TEXT PASSAGE ->
========

Tomorrow I will be like John, and sit watchful in the waiting room.  Perhaps Sunday, I will be more like Peter, as we celebrate our parish’s St. Patrick’s Day festival.  I just pray I remember to look at my wife, and make sure that, together, we are filling all the roles required of our marriage.  If something falls through the cracks, it is not she or I that failed, it is us.  We are bound together and strong together in our marital union.  And because of this, when she succeeds, I succeed.  When our marriage succeeds, our family is stronger, the church is stronger, and the world is on a closer path to God.

Written by: Matt Buehrig,     Inspired by: Wendy Buehrig 

Friday, March 6, 2015

Celebrating the Everday in your Marriage

Last week, our Lenten gospel reading was the Transfiguration. Jesus took his disciples up on a mountain and started shining like the sun. Peter was fascinated, and immediately began asking Jesus if he could pitch some tents up on top of the mountain and just stay there forever! I have this same feeling when our family has big, huge, memorable events: weddings, funerals, anniversaries. We can feel Christ present with us during those events. But during our everyday lives, it’s hard to feel Jesus with us. But He’s there just the same, in a hug from your spouse or a smile from your child. One thing I’m challenging myself to do during this Lent is to think about how Jesus is with us in our everyday, ordinary experiences. In our family, we’ve been lucky enough to have a bottle of wine to help remind us how special every ordinary day can be.

About 25 years ago, Tim and I were newly married and on a wine-tasting trip to the south of France. We were lucky enough to get a private tour of a high end wine cellar and at the end we decided to buy a bottle of expensive St. Emilion wine that promised to only get better with time. We bought the bottle, and immediately began thinking of when we might drink it. Should we have it on our ten year anniversary? Or perhaps save it for our 20th? At the birth of our first child? Or maybe at one of the weddings of our children? Or perhaps at a high school graduation celebration? The bottle of wine provided an opportunity for us to indulge ourselves in our wildest dreams about what our future would bring, we were young and in love and the future was full of hope and promise. We had no idea what was ahead: it was all possibility.

========

DATASET ->

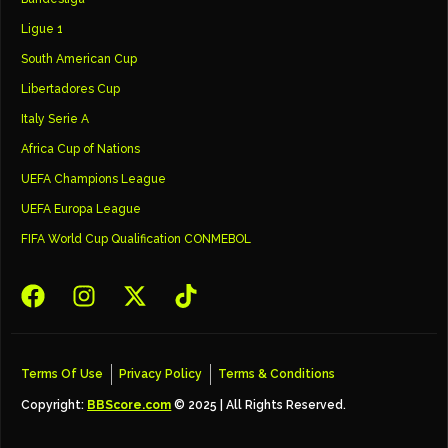
Ligue 1
South American Cup
Libertadores Cup
Italy Serie A
Africa Cup of Nations
UEFA Champions League
UEFA Europa League
FIFA World Cup Qualification CONMEBOL
Terms Of Use
Privacy Policy
Terms & Conditions
Copyright:
BBScore.com
© 2025 | All Rights Reserved.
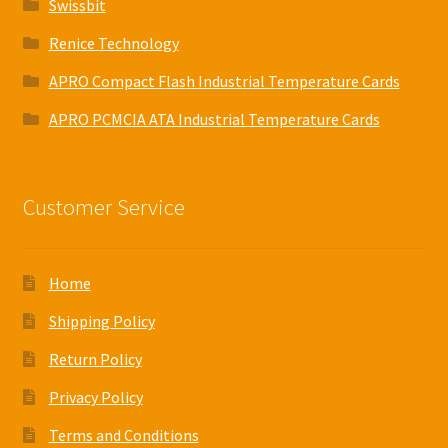
Swissbit
Renice Technology
APRO Compact Flash Industrial Temperature Cards
APRO PCMCIA ATA Industrial Temperature Cards
Customer Service
Home
Shipping Policy
Return Policy
Privacy Policy
Terms and Conditions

========

TASK A -> In the marriage blog text, what kind of wine did Tim and the writer buy at the end of the cellar tour?
TASK B -> Pick up the marriage blog text after its last sentence and continue it.

EXERCISE RESPONSE A -> An expensive bottle of St. Emilion wine.

EXERCISE RESPONSE B ->
The bottle of wine journeyed with our family, through two countries, two states, and 4 houses. With each move, we’d reminisce about our trip to France and our hopes and dreams, and we’d wonder if the wine was going bad (you never know until you actually uncork it). Our family travelled along with the wine, through the birth of our three children and their failures and successes, the poignant losses of our parents to cancer and Alzheimer’s disease, a year-long job search after my Tim’s company relocated to South Carolina. After our 20 year anniversary, we began to ask ourselves in earnest: when do we drink the wine? What moment can possibly be special enough to drink the wine? What event will capture the fulfillment of all of our hopes and dreams that we shared on that afternoon in France 25 years ago?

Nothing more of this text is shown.